Lines in the entries below where the word "PCTarget" shows up should each be copied.

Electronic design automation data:
*** Block opens ***

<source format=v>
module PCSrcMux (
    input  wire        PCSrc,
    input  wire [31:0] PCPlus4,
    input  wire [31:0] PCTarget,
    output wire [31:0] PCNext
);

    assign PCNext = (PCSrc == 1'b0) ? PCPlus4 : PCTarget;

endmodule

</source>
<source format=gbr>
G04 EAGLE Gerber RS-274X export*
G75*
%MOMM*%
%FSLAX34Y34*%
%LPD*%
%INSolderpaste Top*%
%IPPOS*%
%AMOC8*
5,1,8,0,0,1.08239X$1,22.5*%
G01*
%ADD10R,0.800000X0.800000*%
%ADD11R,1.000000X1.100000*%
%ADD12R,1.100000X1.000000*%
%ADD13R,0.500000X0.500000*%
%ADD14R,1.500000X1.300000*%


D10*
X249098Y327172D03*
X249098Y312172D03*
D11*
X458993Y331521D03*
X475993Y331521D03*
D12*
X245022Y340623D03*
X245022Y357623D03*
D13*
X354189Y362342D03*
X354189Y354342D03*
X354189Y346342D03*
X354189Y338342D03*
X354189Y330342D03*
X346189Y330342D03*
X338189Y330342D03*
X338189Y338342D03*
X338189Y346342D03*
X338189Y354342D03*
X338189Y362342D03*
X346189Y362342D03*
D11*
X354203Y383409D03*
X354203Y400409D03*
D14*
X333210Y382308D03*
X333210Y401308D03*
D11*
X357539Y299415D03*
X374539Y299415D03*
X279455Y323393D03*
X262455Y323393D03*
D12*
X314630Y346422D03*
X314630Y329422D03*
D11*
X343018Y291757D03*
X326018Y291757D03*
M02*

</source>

*** Block closes ***
*** Block opens ***

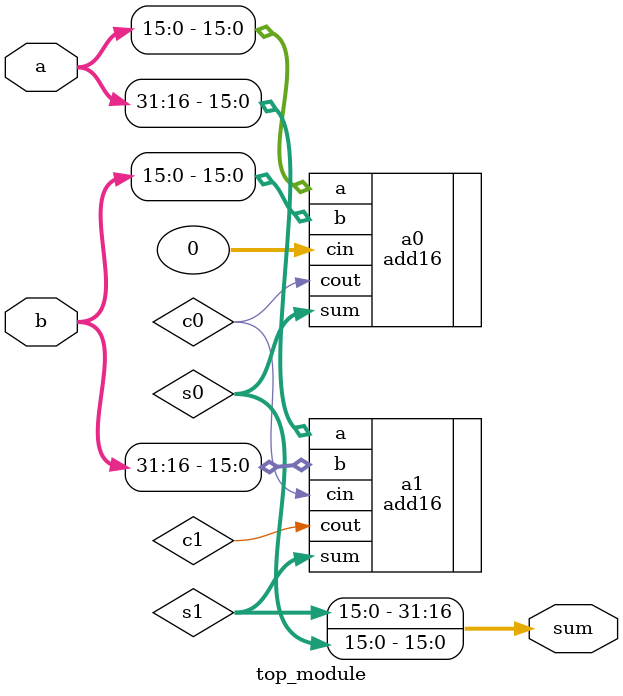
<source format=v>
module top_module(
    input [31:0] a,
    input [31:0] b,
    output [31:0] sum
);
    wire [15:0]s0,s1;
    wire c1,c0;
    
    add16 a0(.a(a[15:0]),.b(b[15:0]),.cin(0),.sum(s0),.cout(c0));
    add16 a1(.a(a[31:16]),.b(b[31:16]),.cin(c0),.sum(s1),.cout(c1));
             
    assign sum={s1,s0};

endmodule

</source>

*** Block closes ***
*** Block opens ***

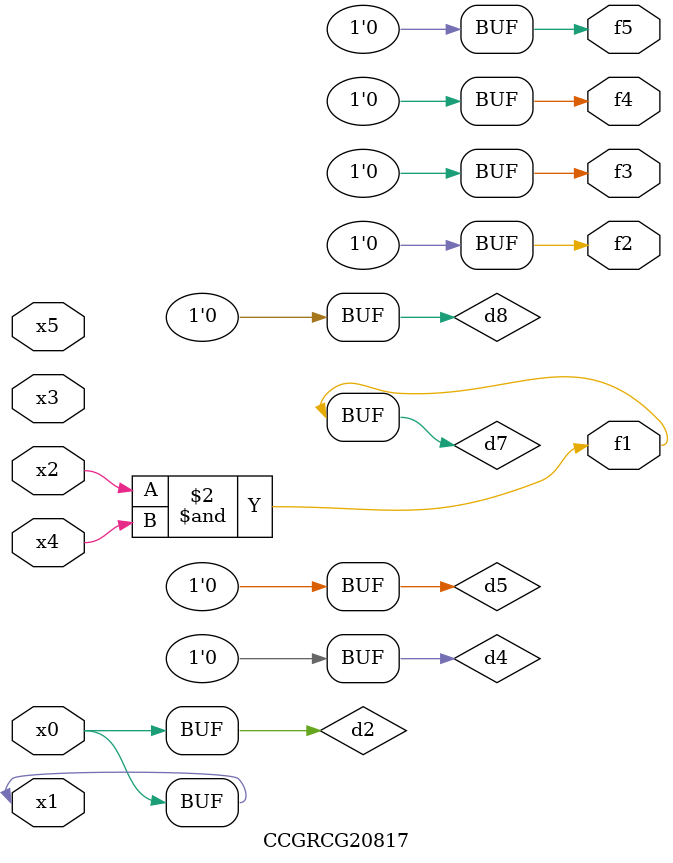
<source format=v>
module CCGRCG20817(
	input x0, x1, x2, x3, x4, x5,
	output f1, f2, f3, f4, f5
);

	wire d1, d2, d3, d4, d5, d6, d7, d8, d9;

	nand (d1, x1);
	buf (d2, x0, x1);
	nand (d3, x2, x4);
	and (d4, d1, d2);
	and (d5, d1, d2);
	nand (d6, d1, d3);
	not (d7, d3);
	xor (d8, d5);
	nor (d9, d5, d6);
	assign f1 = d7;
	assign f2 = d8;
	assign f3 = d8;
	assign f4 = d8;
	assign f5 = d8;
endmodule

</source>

*** Block closes ***

_Exercise response_
    input  wire [31:0] PCTarget,
    assign PCNext = (PCSrc == 1'b0) ? PCPlus4 : PCTarget;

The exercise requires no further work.